** Extrait source **
________________

Contrairement à ce que l’avènement du robot-conseiller pouvait laisser présager, le monde du conseil financier se porte mieux que jamais aux États-Unis, découvre une récente enquête de Cerulli Associates et de la Securities Industry and Financial Markets Association. Les résultats n’incluent pas le Canada, mais on peut croire que plusieurs aspects s’appliquent aussi bien ici qu’outre-frontière, bien que l’encadrement réglementaire ne soit pas exactement le même.
D’abord, les conseillers recueillent plus de clients que jamais. Alors que le segment des investisseurs dotés de conseillers occupait seulement 35% de la population totale des investisseurs individuels en 2009, il a inexorablement crû à 47% en 2022. En contrepartie, le segment des investisseurs autonomes, au cours de la même période, a décliné de 41% à 24%. Le sondage a rejoint 10 000 répondants, dont 64,8% disposent d’actifs inférieurs à 100 000 $US, 12,7% des actifs entre 100 000 $USs et 250 000 $US, le reste dépassant les 250 000 $US.
« Au cours de la dernière décennie, note l’étude de Cerulli Associates, la confiance des investisseurs dans les conseillers et l’intérêt pour la planification financière ont considérablement augmenté et nous nous attendons à ce que cette croissance se poursuive. Les investisseurs reconnaissent la valeur des conseils pour naviguer dans des choix compliqués et réalisent que cela a un prix qu’ils sont prêts à payer. »
Une menace désamorcée
Un survol de la croissance du marché montre que les sites de robot-conseillers, aussi appelés conseillers en ligne, n’ont jamais vraiment menacé le conseil humain. « On s’attendait à ce que les investisseurs ne veuillent plus parler à des conseillers, rappelle Scott Smith, directeur des relations conseil chez Cerulli Associates, au cours d’une entrevue téléphonique, qu’ils veuillent seulement échanger avec des robots, et qu’ils ne voudraient plus payer pour du service conseil. Toutes ces craintes se sont avérées sans fondement. »
Même, on pourrait être tenté de croire le contraire : le robot-conseiller a accru l’intérêt pour le conseil humain. Jusqu’à 2014, la proportion des investisseurs « conseillés » est demeurée stable autour de 35%. On pourrait considérer 2014 comme l’année de l’émergence du robot-conseiller aux États-Unis avec le lancement du site Betterment. Or, dès 2014, la cohorte des investisseurs conseillés a montré de l’effervescence, se hissant à une part de 42% en 2017. Après un bref repli à 39% en 2019, elle est repartie inexorablement à la hausse jusqu’à 47% en 2022.

________________

** Entrées du corpus **
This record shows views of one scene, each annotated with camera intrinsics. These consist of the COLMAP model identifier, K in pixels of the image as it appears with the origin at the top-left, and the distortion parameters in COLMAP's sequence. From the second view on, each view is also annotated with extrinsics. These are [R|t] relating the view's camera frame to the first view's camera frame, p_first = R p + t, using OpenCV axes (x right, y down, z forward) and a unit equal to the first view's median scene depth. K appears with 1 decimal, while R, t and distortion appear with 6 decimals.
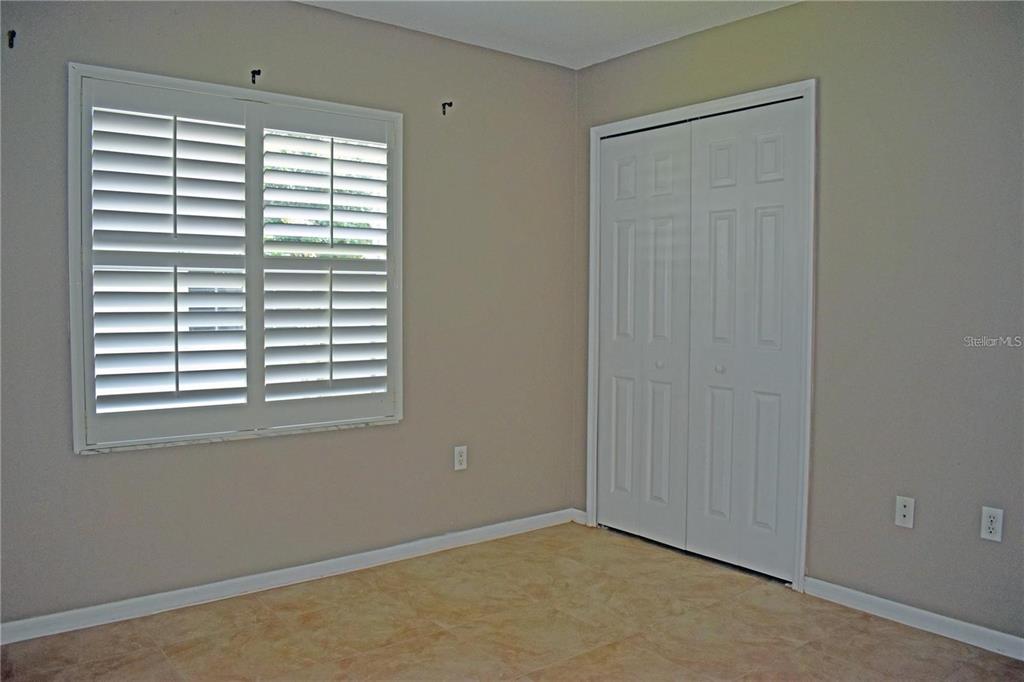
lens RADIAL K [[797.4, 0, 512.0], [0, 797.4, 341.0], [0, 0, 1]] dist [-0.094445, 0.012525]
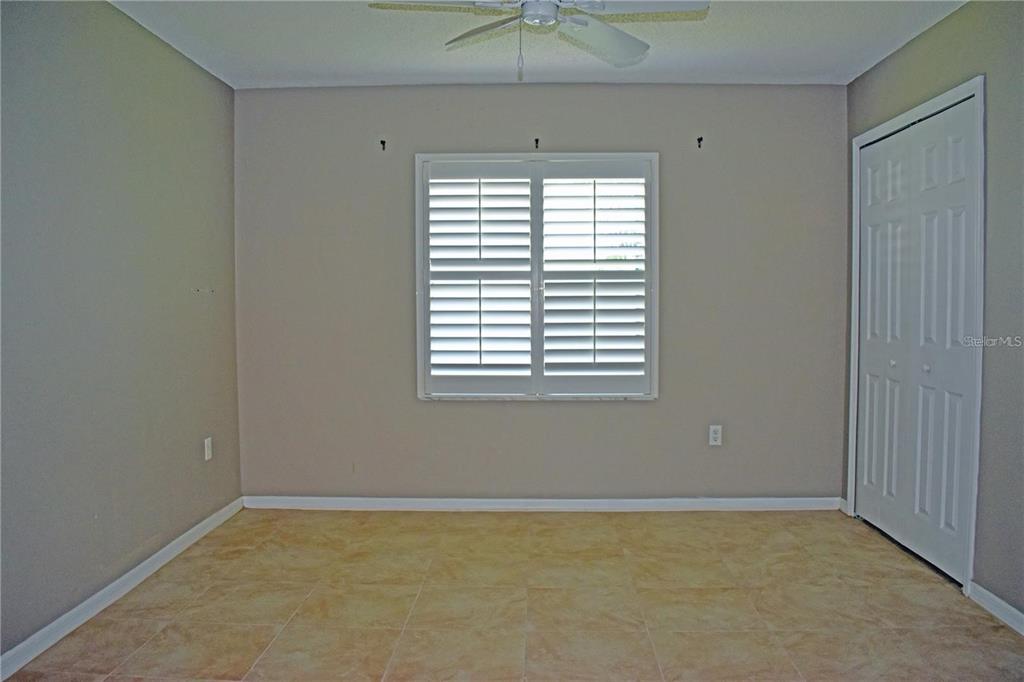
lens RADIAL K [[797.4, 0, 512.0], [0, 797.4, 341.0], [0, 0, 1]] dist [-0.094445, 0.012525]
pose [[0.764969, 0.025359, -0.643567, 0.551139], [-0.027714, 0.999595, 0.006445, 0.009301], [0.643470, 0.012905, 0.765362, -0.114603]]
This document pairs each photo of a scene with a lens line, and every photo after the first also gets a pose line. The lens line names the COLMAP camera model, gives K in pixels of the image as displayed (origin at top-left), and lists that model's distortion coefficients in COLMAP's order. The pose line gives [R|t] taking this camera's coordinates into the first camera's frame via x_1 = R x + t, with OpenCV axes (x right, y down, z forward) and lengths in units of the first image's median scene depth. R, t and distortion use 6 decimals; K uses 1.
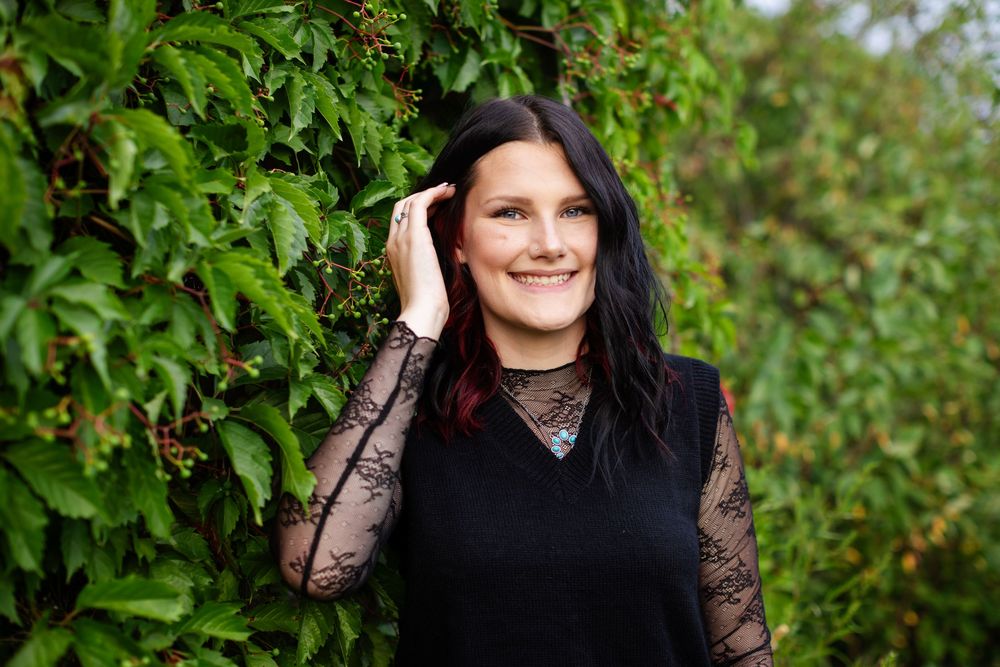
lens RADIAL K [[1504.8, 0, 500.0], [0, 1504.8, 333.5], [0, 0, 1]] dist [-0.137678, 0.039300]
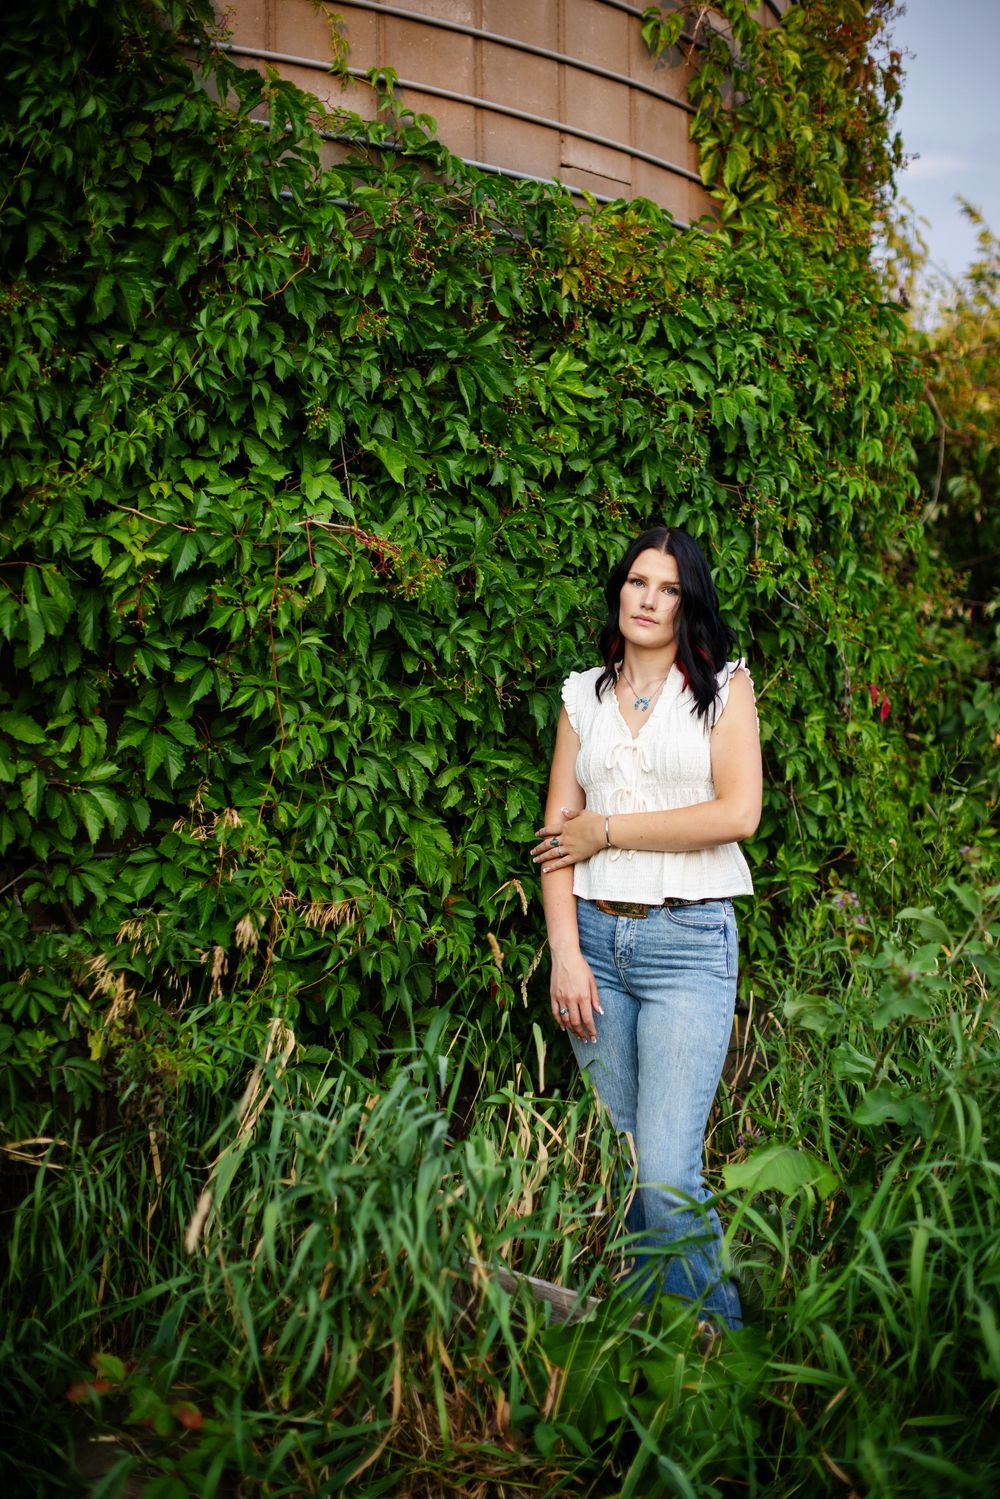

________________

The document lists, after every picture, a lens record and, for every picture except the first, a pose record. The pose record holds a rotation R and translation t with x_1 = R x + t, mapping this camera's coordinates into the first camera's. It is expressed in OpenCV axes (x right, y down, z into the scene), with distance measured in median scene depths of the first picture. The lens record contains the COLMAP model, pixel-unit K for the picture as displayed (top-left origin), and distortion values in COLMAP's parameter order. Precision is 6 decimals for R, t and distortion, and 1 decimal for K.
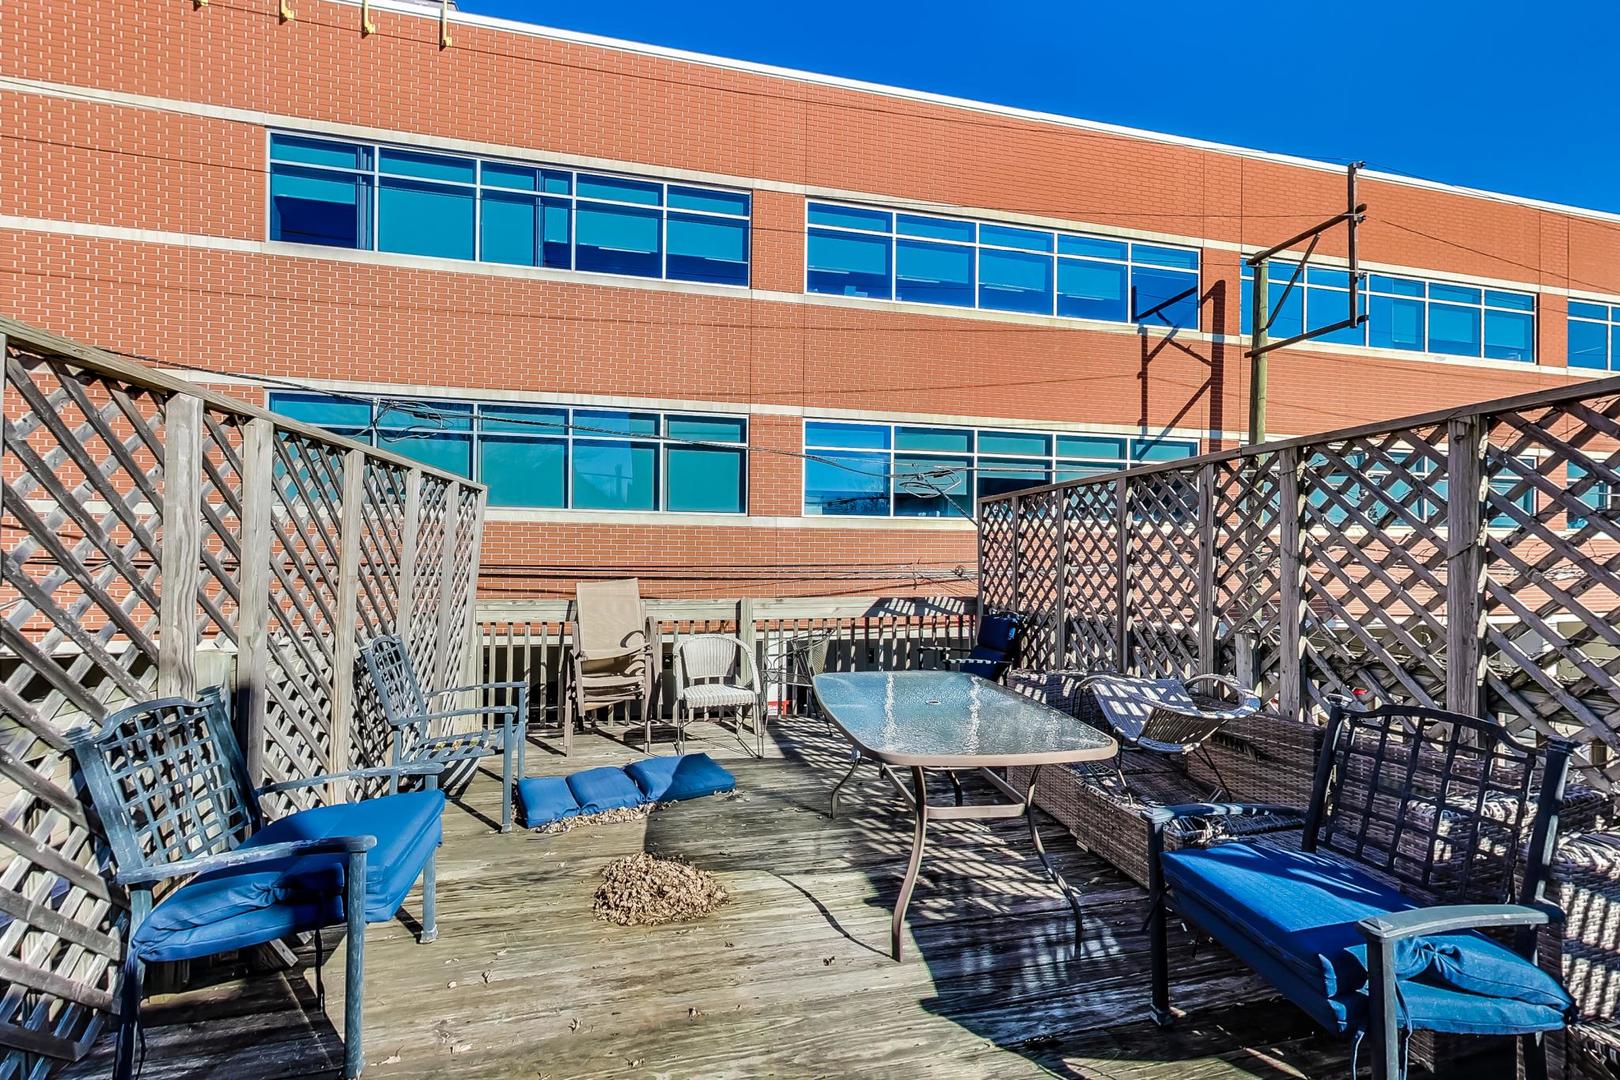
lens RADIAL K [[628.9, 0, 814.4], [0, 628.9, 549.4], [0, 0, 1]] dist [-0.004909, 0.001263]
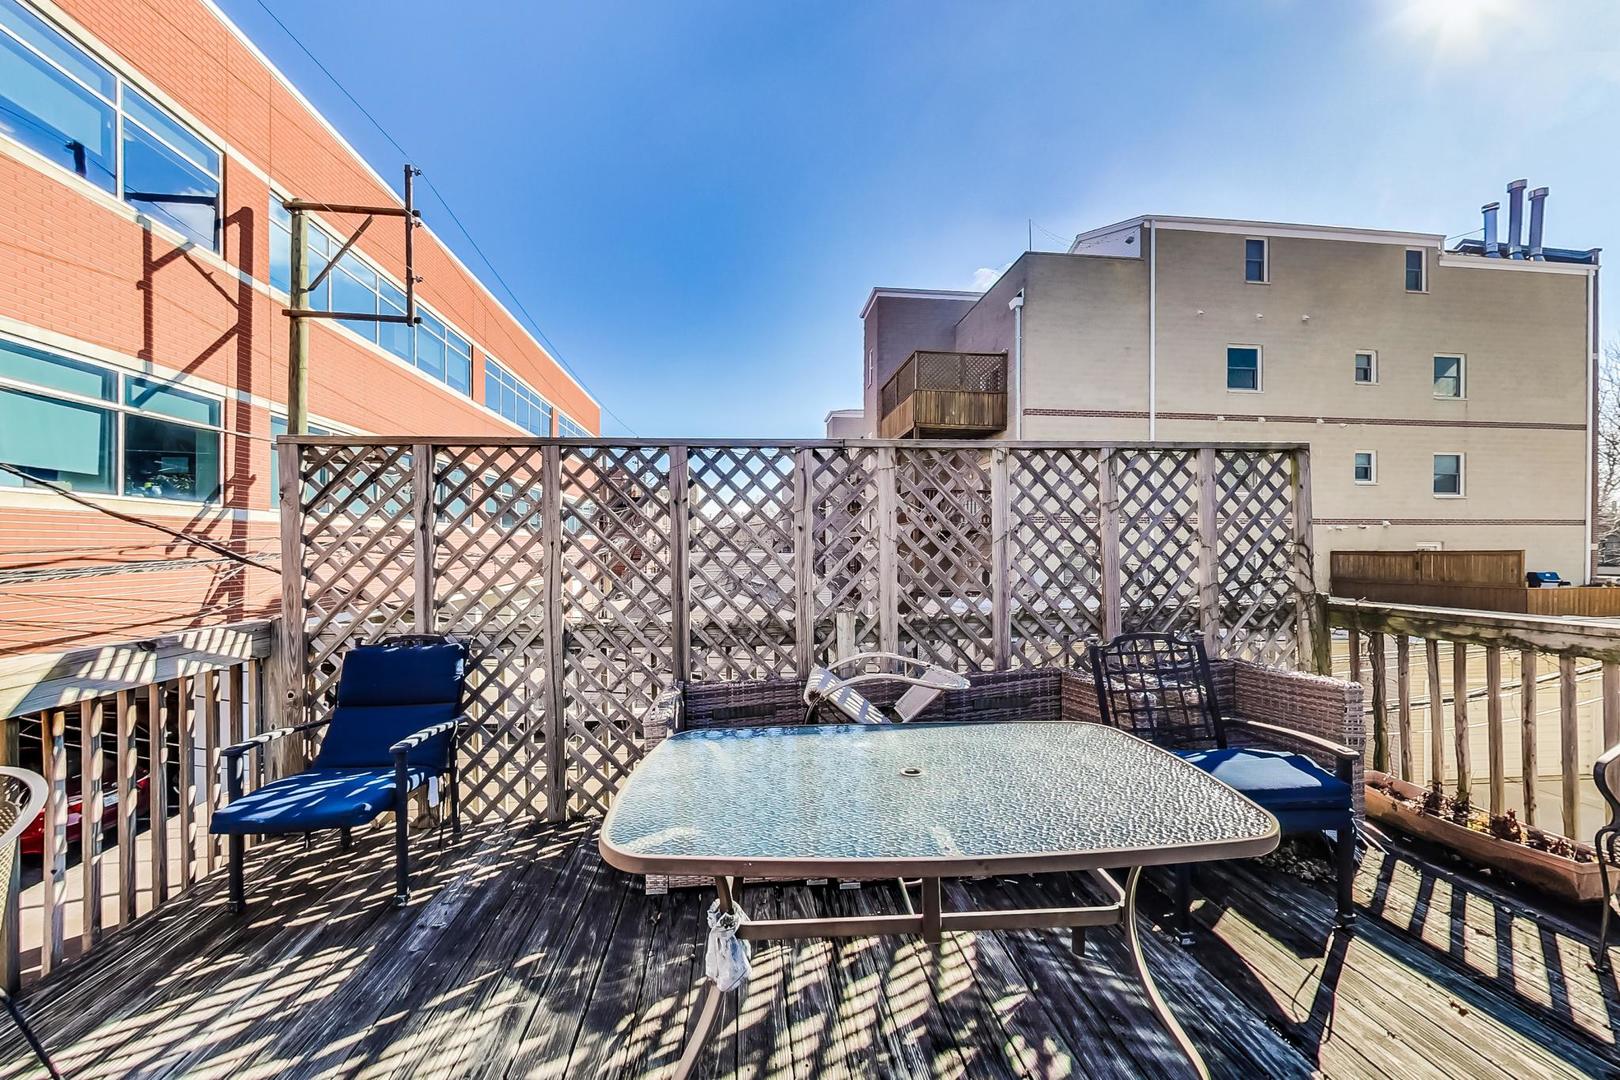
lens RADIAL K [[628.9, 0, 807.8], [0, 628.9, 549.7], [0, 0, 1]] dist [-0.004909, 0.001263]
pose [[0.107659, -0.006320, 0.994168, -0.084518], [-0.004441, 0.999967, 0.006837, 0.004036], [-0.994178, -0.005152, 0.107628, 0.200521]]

________________

** Consigne de travail **
Transcrivez fidèlement le passage de l'article sur le conseil financier aux États-Unis, de « D’abord, les conseillers » à « 250 000 $US. ».

** Réponse rédigée **
D’abord, les conseillers recueillent plus de clients que jamais. Alors que le segment des investisseurs dotés de conseillers occupait seulement 35% de la population totale des investisseurs individuels en 2009, il a inexorablement crû à 47% en 2022. En contrepartie, le segment des investisseurs autonomes, au cours de la même période, a décliné de 41% à 24%. Le sondage a rejoint 10 000 répondants, dont 64,8% disposent d’actifs inférieurs à 100 000 $US, 12,7% des actifs entre 100 000 $USs et 250 000 $US, le reste dépassant les 250 000 $US.